Ollama pulls the GGUF directly from HuggingFace on first build — no intermediate ollama pull needed. Subsequent builds reuse the cached blob.

Run

bash

ollama run eliza-1-9b

Or expose to Eliza:

bash

# .env
OLLAMA_API_ENDPOINT=http://localhost:11434/api
OLLAMA_LARGE_MODEL=eliza-1-9b
OLLAMA_SMALL_MODEL=eliza-1-2b

When the @elizaos/plugin-ollama plugin is enabled, Eliza sends TEXT_LARGE requests to the model named in OLLAMA_LARGE_MODEL and TEXT_SMALL requests to the model named in OLLAMA_SMALL_MODEL.

Updating to a newer release

When a new fine-tune ships (e.g. eliza-1.1-9b), update the FROM line to the new HF repo and rebuild:

bash

ollama create eliza-1-9b -f Modelfile.eliza-1-9b-q4_k_m   # picks up new FROM

Ollama replaces the local model in place; agents already pointing at eliza-1-9b will use the new weights on the next request without any config change.
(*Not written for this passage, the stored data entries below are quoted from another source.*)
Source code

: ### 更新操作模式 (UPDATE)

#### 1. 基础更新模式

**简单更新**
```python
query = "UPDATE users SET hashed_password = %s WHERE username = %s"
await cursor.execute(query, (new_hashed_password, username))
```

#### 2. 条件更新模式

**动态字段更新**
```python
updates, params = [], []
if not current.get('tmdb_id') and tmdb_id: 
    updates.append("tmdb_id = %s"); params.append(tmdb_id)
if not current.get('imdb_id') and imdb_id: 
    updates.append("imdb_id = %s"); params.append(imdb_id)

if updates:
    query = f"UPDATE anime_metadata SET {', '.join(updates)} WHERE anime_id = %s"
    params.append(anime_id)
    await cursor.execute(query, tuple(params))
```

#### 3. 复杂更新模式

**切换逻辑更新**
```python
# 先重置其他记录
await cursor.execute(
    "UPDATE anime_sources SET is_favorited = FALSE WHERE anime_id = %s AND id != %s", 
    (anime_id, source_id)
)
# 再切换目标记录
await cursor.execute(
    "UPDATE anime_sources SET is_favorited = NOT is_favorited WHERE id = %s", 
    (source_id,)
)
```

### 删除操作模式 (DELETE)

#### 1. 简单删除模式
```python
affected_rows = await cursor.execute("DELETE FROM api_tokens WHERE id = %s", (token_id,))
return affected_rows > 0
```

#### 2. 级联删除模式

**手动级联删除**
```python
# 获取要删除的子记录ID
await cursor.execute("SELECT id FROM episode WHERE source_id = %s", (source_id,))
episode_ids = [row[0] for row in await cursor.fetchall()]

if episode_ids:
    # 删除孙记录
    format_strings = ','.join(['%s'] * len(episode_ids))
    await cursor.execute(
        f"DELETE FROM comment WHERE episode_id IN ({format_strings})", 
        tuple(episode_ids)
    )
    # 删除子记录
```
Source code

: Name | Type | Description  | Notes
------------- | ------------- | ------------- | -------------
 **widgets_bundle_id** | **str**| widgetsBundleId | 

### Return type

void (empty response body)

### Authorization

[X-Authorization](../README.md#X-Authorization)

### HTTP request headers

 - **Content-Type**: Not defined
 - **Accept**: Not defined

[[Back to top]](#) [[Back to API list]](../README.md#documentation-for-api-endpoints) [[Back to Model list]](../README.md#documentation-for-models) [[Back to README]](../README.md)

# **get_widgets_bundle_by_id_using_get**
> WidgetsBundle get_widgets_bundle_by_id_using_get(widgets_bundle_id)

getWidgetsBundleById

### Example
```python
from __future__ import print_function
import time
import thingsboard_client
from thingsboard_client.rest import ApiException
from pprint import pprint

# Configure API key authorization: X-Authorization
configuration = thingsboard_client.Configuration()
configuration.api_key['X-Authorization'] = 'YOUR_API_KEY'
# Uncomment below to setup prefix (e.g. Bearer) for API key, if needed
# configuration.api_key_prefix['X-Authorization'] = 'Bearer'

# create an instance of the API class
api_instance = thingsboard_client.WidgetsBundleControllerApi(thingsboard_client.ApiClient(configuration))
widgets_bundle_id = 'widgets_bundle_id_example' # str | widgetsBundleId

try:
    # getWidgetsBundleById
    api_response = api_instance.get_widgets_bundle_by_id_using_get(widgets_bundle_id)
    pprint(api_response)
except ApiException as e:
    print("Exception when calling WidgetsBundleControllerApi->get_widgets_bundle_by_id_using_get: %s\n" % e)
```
Why GGUF + Ollama (and not vLLM) for local

GGUF + llama.cpp is the canonical local-inference path:

Cross-platform (CUDA, Metal, CPU).
Runs on consumer GPUs without any FP8/PolarQuant kernel availability worries.
Ollama exposes an OpenAI-compatible API on :11434 that the @elizaos/plugin-ollama plugin already consumes.

For datacenter / multi-GPU serving, see the sibling vast-pyworker manifests at ../vast-pyworker/ — those use the vLLM + PolarQuant / fp8 path defined in training/scripts/inference/serve_vllm.py.